Brazilian President Crusades for British Biofoolery

May 7 (EIRNS)—Brazilian President Inacio Lula da Silva is staking his reputation on proving that the British Empire's murderous biofuels strategy is right for the world—especially for the developing world. With attacks mounting against biofuels, as sane people worldwide focus on the issue of food security, Lula has responded by making this issue his personal crusade.

In a May 6 speech in the northeast city of Manaus, he argued that those who blame biofuels for the rise in food prices are jealous of Brazil. Such accusations come from fear-mongers, "a nest of rogues ... those who aren't competent to compete with Brazil," whose ethanol costs far less to produce than in the U.S. or Germany. He insisted that food scarcity is a "good problem" to have, because it means that people in China, India, Africa, and Ibero-America are eating more and better quality food—and that's why there is scarcity! The demand is too great.

Lula announced the day before that he would host an international conference on biofuels in São Paulo next November, and bragged that he is telling industrialized nations that they don't have to divert their food crops into biofuels, because they can make deals to do their planting for ethanol in Africa. "Don't they buy their oil from Saudi Arabia? Why not buy ethanol from Ghana?"

A year ago, Lula signed an agreement with the government of Ghana for joint biofuels development. But, when he visited Africa recently for the UNCTAD summit, many of the African delegates made clear that food production—not biofuels—was their top priority.

Argentine Congressman Calls for Doubling Food Production

May 6 (EIRNS)—The president of the Agricultural Committee of Argentina's Chamber of Deputies, Alberto Cantero Gutiérrez, has issued a call for Argentina to celebrate its bicentennial in 2010 by returning to its rightful role as one of the world's food powerhouses: "We want to double [food] production and generate more wealth," he said. "Argentina should once again be the great provider of food to the world, beginning with the guarantee of food security for 40 million Argentines."

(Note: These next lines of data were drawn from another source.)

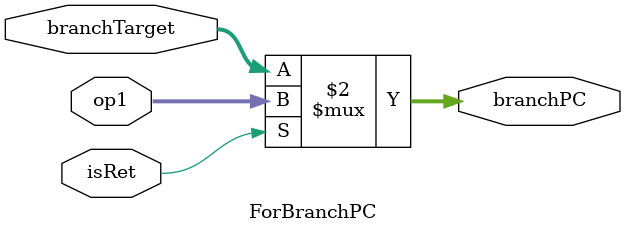
<source format=v>
`timescale 1ns / 1ps
module BranchUnit(
input Eq,
input Gt,
input isBeq,
input isBgt,
input isUBranch,
output isBranchTaken,
output Eeq,
output Egt
 );
 
 assign Eeq = isBeq & Eq;
 assign Gt = Gt & isBgt;
 
 assign isBranchTaken = isUBranch | Eeq | Egt ;
 
endmodule

module ForBranchPC(
    output reg [31:0] branchPC,
    input isRet,
    input [31:0] op1,
    input [31:0] branchTarget
);
    always @(*) begin
        branchPC = isRet ? op1 : branchTarget;
    end
endmodule
</source>
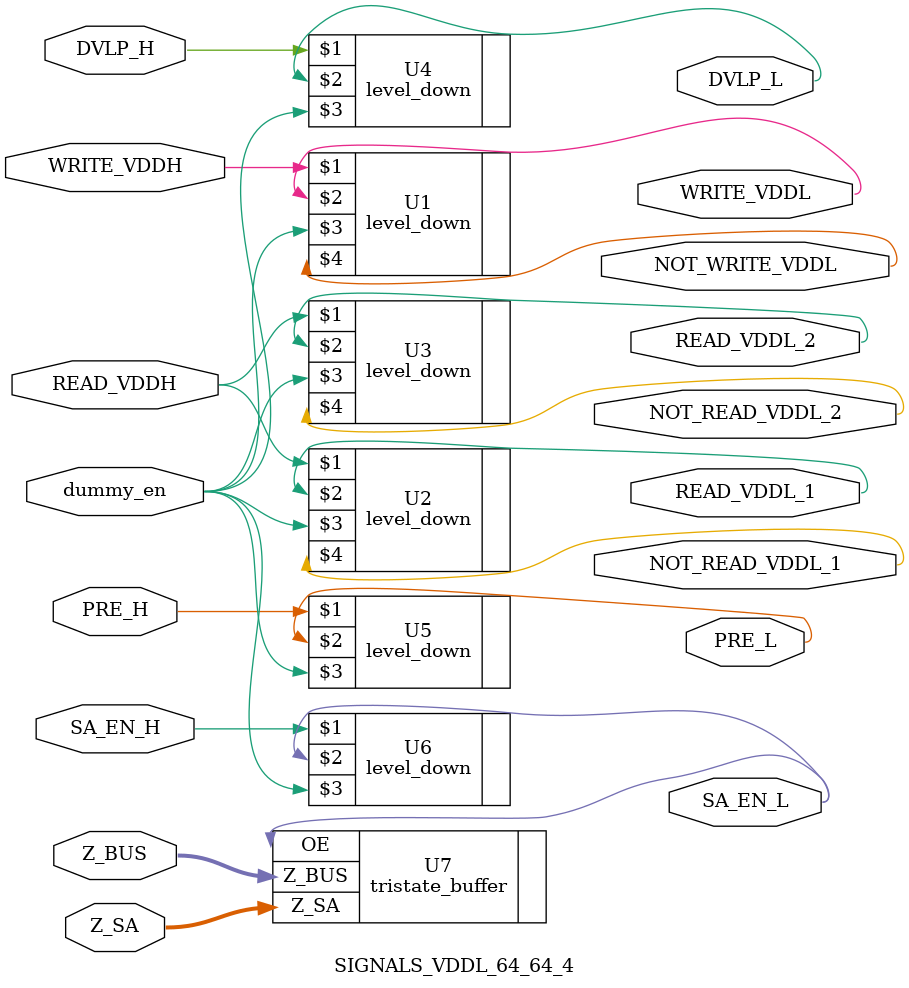
<source format=v>


`include "/ibe/users/da220/Cadence/WORK_TSMC180FORTE/DIGITAL/rtl/level_down/level_down.v"
`include "/ibe/users/da220/Cadence/WORK_TSMC180FORTE/DIGITAL/rtl/tristate_buffer/tristate_buffer.v"

// NAME MODIFIED //
module SIGNALS_VDDL_64_64_4(
// END MODIFY NAME //
WRITE_VDDH,
READ_VDDH,
DVLP_H,
PRE_H,
SA_EN_H,
dummy_en,
WRITE_VDDL,
NOT_WRITE_VDDL,
READ_VDDL_1,
NOT_READ_VDDL_1,
READ_VDDL_2,
NOT_READ_VDDL_2,
DVLP_L,
PRE_L,
Z_SA,
//Z_WR,
Z_BUS,
SA_EN_L,
);

// SKILL MODIFICATIONS //
parameter B_SIZE = 4;
// END OF SKILL MODIFICATION //

// Inputs
input	WRITE_VDDH;
input	READ_VDDH;
input	DVLP_H;
input	PRE_H;
input	SA_EN_H;
input	dummy_en;

// Input Ouput
inout	[B_SIZE-1:0] Z_SA;
//inout	[B_SIZE-1:0] Z_WR;
inout	[B_SIZE-1:0] Z_BUS;

// Outputs
output	WRITE_VDDL;
output	NOT_WRITE_VDDL;
output	READ_VDDL_1;
output	NOT_READ_VDDL_1;
output	READ_VDDL_2;
output	NOT_READ_VDDL_2;
output 	DVLP_L;
output	PRE_L;
output	SA_EN_L;

// Wires
wire	WRITE_VDDH;
wire	READ_VDDH;
wire	DVLP_H;
wire	PRE_H;
wire	SA_EN_H;
wire	dummy_en;
wire	WRITE_VDDL;
wire	NOT_WRITE_VDDL;
wire	READ_VDDL_1;
wire	NOT_READ_VDDL_1;
wire	READ_VDDL_2;
wire	NOT_READ_VDDL_2;
wire 	DVLP_L;
wire	PRE_L;
wire	SA_EN_L;
wire	[B_SIZE-1:0] Z_BUS;
wire	[B_SIZE-1:0] Z_SA;
//wire	[B_SIZE-1:0] Z_WR;



level_down U1(WRITE_VDDH, WRITE_VDDL, dummy_en, NOT_WRITE_VDDL);
level_down U2(READ_VDDH, READ_VDDL_1, dummy_en, NOT_READ_VDDL_1);
level_down U3(READ_VDDH, READ_VDDL_2, dummy_en, NOT_READ_VDDL_2);
level_down U4(DVLP_H, DVLP_L, dummy_en,);
level_down U5(PRE_H, PRE_L, dummy_en,);
level_down U6(SA_EN_H, SA_EN_L, dummy_en,);
tristate_buffer #(B_SIZE) U7(
.Z_SA	(Z_SA),
//.Z_WR	(Z_WR),
.Z_BUS	(Z_BUS),
.OE		(SA_EN_L)
);

endmodule
</source>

Cantero's call comes in the middle of a national economic and political debate over food policy, and the way the British-dominated grain cartels have destroyed Argentina's historic food production. Cantero has presented a bill calling for the creation of a National Agricultural Trade Control and Promotion Agency, which would empower the state to buy directly from the producer, avoiding the middle-man who often sells food for double the price he paid the producer. "The idea is not to create a state monopoly or oligopoly, but to give the state the tools to purchase food, [to ensure] no one goes hungry, to have transparency and avoid cartelization."

Similarly, Felipe Sola, the former governor of Buenos Aires province, who is also an agronomist, is proposing the creation of a National Food Security System, which, in some ways, he said, would resemble the "very respected and beloved National Wheat Board," which was dissolved in 1991 by the free-trade Carlos Menem government. Under his proposal, the state would purchase in quantity between 15 and 30 basic foods, and sell them at reasonable prices to supermarkets and other merchants around the country. The purpose would be to ensure that people have access to nutritious food, that people can purchase it at fair prices, and encourage increased food production. "This is something the state has to do, and Argentina won't be the only country in the world to do this."

In an interview published in Pagina 12 May 4, Sola recalled that in April 1949, then-President Juan D. Perón convened a conference on national food policy, whose main organizer was Dr. Ramón Carrillo, the founder of Argentina's excellent public health service. The conference discussed such issues as the composition of a monthly market basket of food, a diet "that was among the most desirable in the world," and the insistence that every citizen "had a right—I repeat, a right—to that food basket." It consisted of meat, vegetables, rice, fruit, and dairy products.

Dr. Carrillo understood that a nutritious diet was a vital part of the national public health-care system he had created, which was admired throughout Ibero-America.